L’intégration du marché africain constitue un levier incontournable pour renforcer la compétitivité et accélérer la transformation économique du continent, a affirmé lundi à Rabat le secrétaire général du secrétariat de la Zone de libre-échange continentale africaine (ZLECAf), Wamkele Mene, lors de la 4ᵉ édition de l’Africa Economic Symposium (AES).
Organisé par le Policy Center for the New South (PCNS) sous le thème «Transformer les transitions en croissance », ce rendez-vous a mis en lumière le rôle central de la ZLECAf dans la construction d’un marché africain intégré.
Selon M. Mene, l’Afrique dispose désormais des outils nécessaires pour stimuler son développement économique, à condition de poursuivre la réduction des barrières au commerce et à l’investissement, indispensables à une croissance durable.
Le responsable a toutefois souligné que le continent reste confronté à une forte fragmentation économique, illustrée notamment par la multiplicité des chaînes de valeur, des politiques industrielles et des systèmes de paiement. Il a rappelé que l’existence de 42 monnaies africaines engendre un coût annuel estimé à près de cinq milliards de dollars en frais de convertibilité des devises.

◆ Consigne A
Réécrivez le passage de l'extrait sur la ZLECAf qui va de "Organisé par le" à "convertibilité des devises.", en changeant "fragmentation" en "division".
◆ Consigne B
Répondez aux questions suivantes à partir de l'extrait sur la ZLECAf.
(i) Quelle organisation a organisé l'Africa Economic Symposium ?
(ii) Sous quel thème ce rendez-vous s'est-il tenu ?
(iii) Combien de monnaies africaines existent, selon le responsable ?

◆ Matériel fourni
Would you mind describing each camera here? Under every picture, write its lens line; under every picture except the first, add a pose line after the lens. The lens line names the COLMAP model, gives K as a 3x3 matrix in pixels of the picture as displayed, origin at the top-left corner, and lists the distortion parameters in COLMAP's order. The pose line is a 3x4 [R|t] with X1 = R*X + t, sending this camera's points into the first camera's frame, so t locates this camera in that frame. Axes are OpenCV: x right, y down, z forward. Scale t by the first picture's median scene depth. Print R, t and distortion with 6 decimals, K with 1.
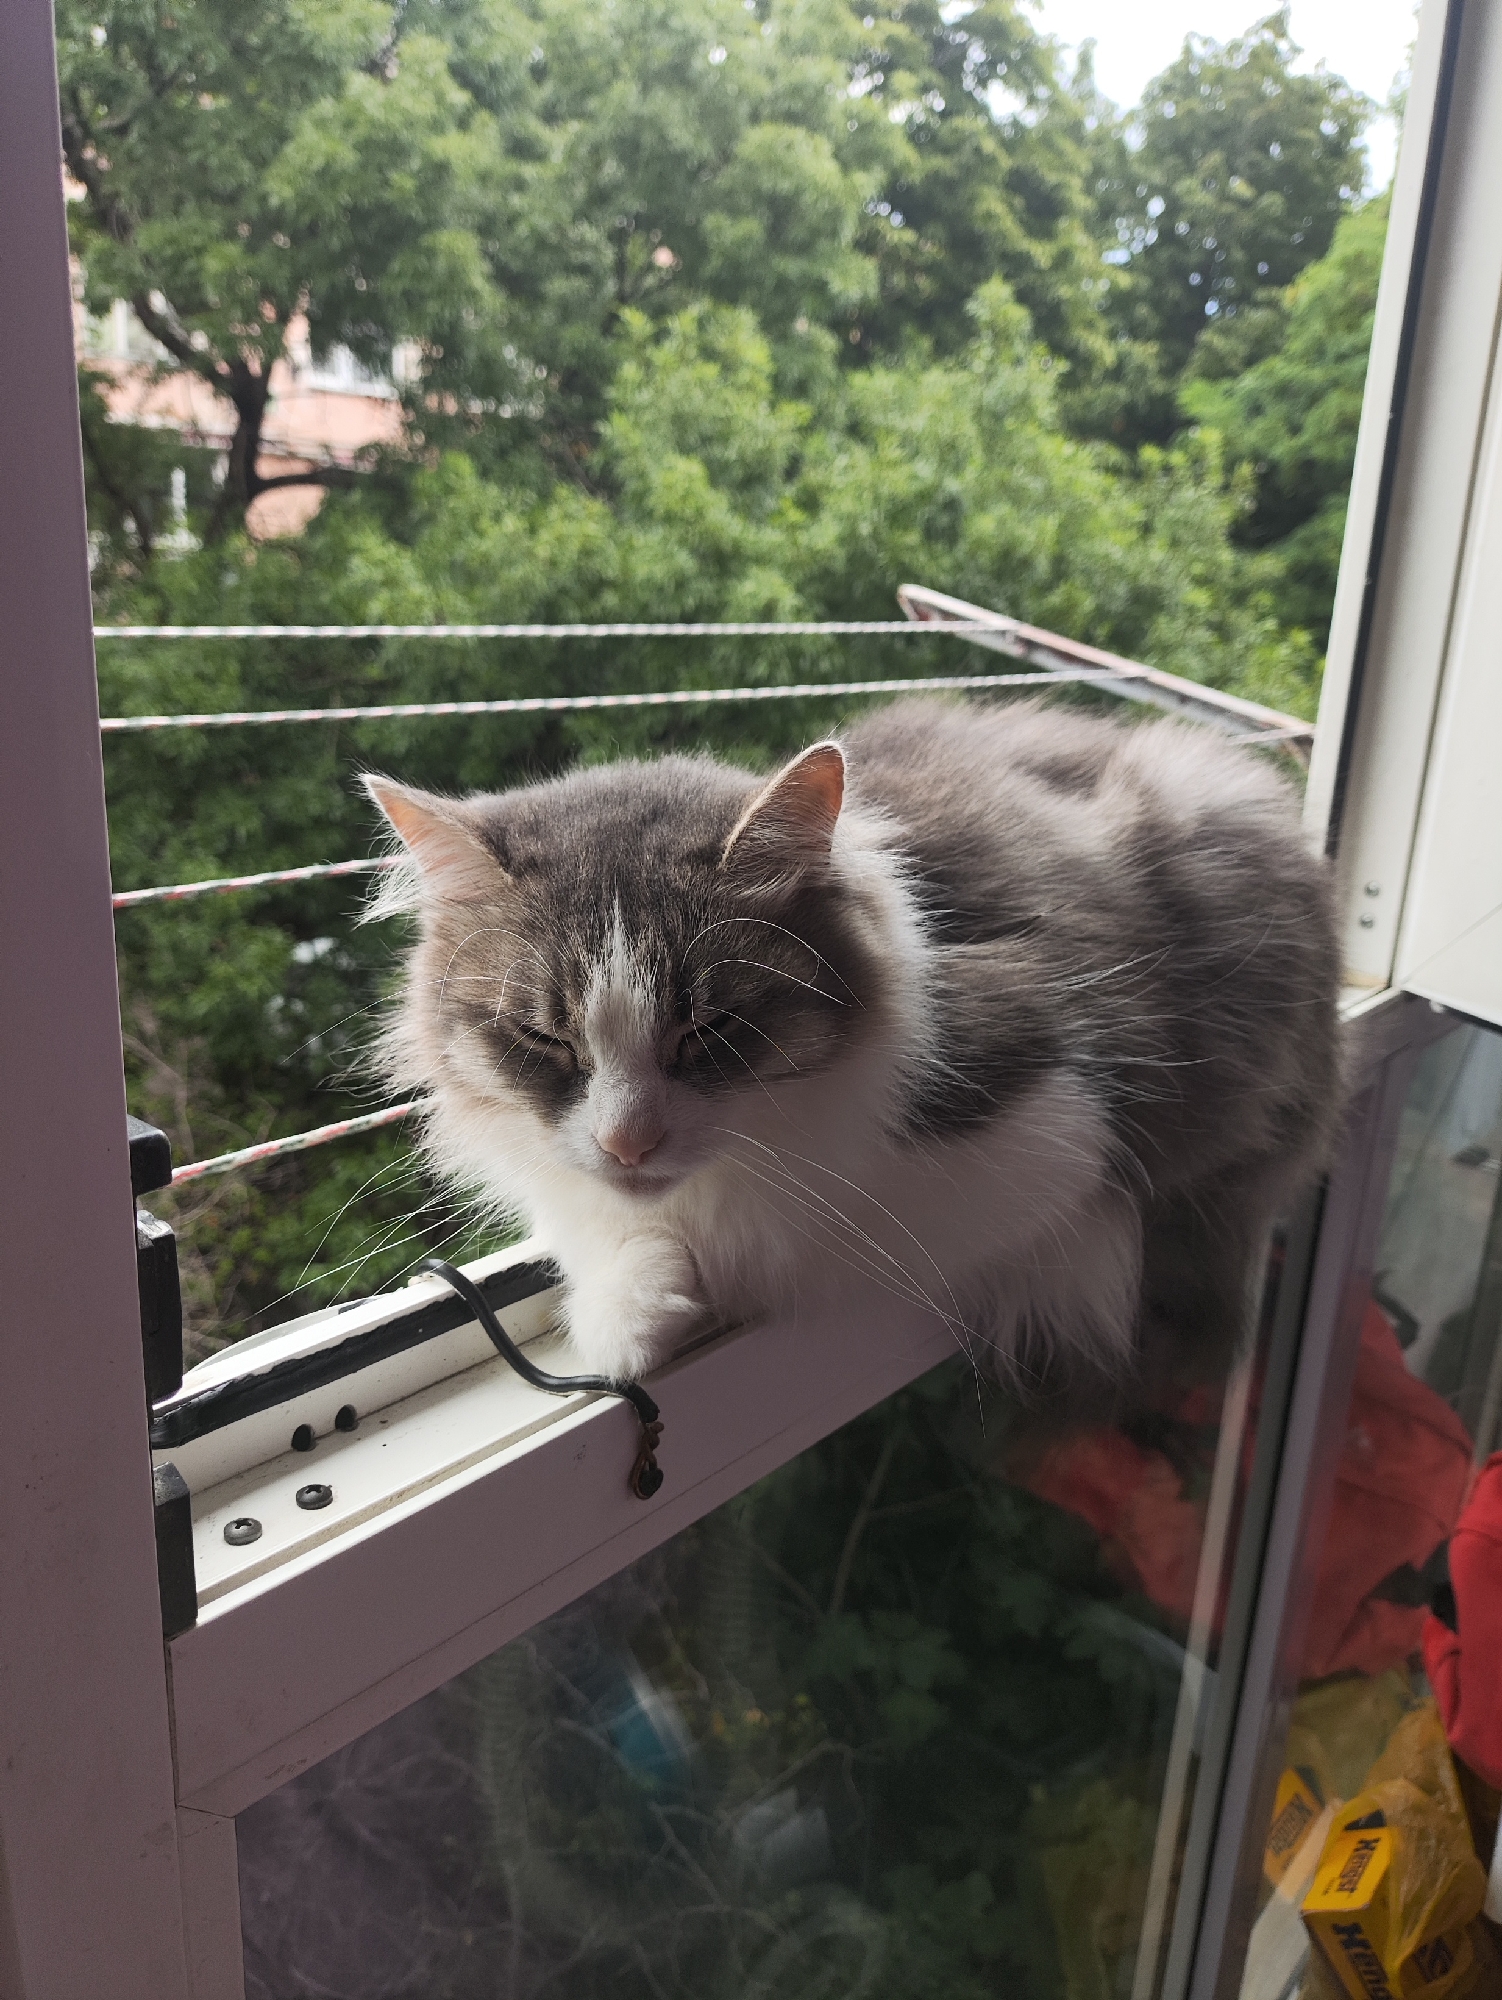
lens RADIAL K [[1590.3, 0, 751.0], [0, 1590.3, 1000.0], [0, 0, 1]] dist [0.103559, -0.190298]
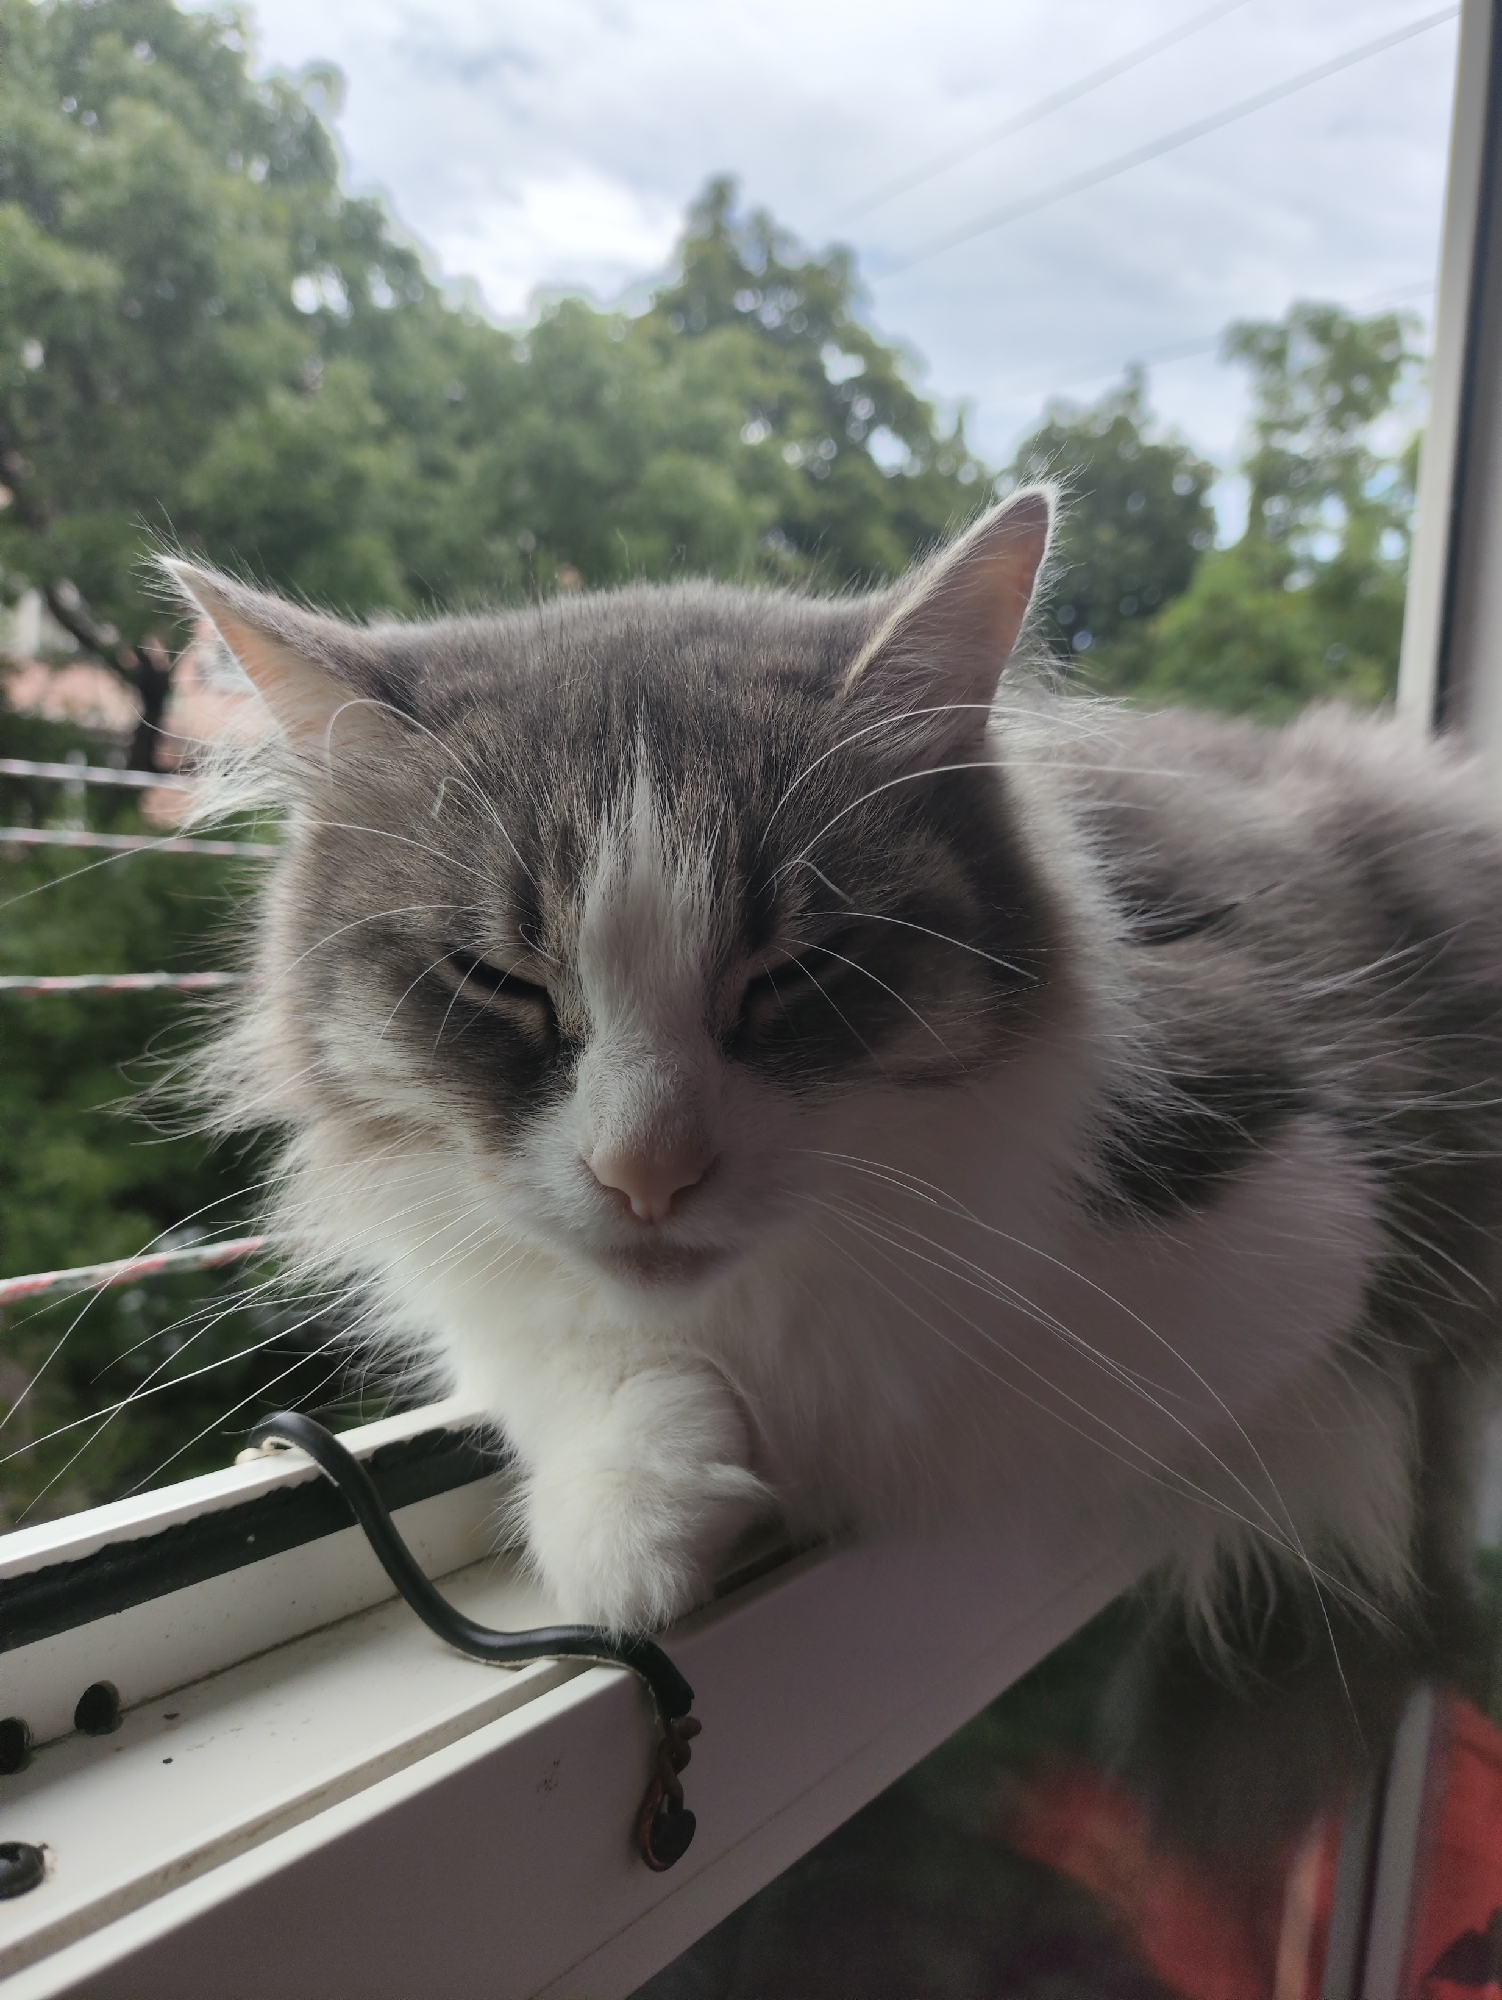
lens RADIAL K [[1604.6, 0, 743.5], [0, 1604.6, 997.4], [0, 0, 1]] dist [0.001474, -0.055977]
pose [[0.997884, 0.009935, 0.064261, -0.073239], [0.002685, 0.981122, -0.193373, 0.124274], [-0.064969, 0.193136, 0.979019, 0.404238]]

◆ Votre réponse A
Organisé par le Policy Center for the New South (PCNS) sous le thème «Transformer les transitions en croissance », ce rendez-vous a mis en lumière le rôle central de la ZLECAf dans la construction d’un marché africain intégré.
Selon M. Mene, l’Afrique dispose désormais des outils nécessaires pour stimuler son développement économique, à condition de poursuivre la réduction des barrières au commerce et à l’investissement, indispensables à une croissance durable.
Le responsable a toutefois souligné que le continent reste confronté à une forte division économique, illustrée notamment par la multiplicité des chaînes de valeur, des politiques industrielles et des systèmes de paiement. Il a rappelé que l’existence de 42 monnaies africaines engendre un coût annuel estimé à près de cinq milliards de dollars en frais de convertibilité des devises.

◆ Votre réponse B
(i) Le Policy Center for the New South (PCNS).
(ii) «Transformer les transitions en croissance».
(iii) 42.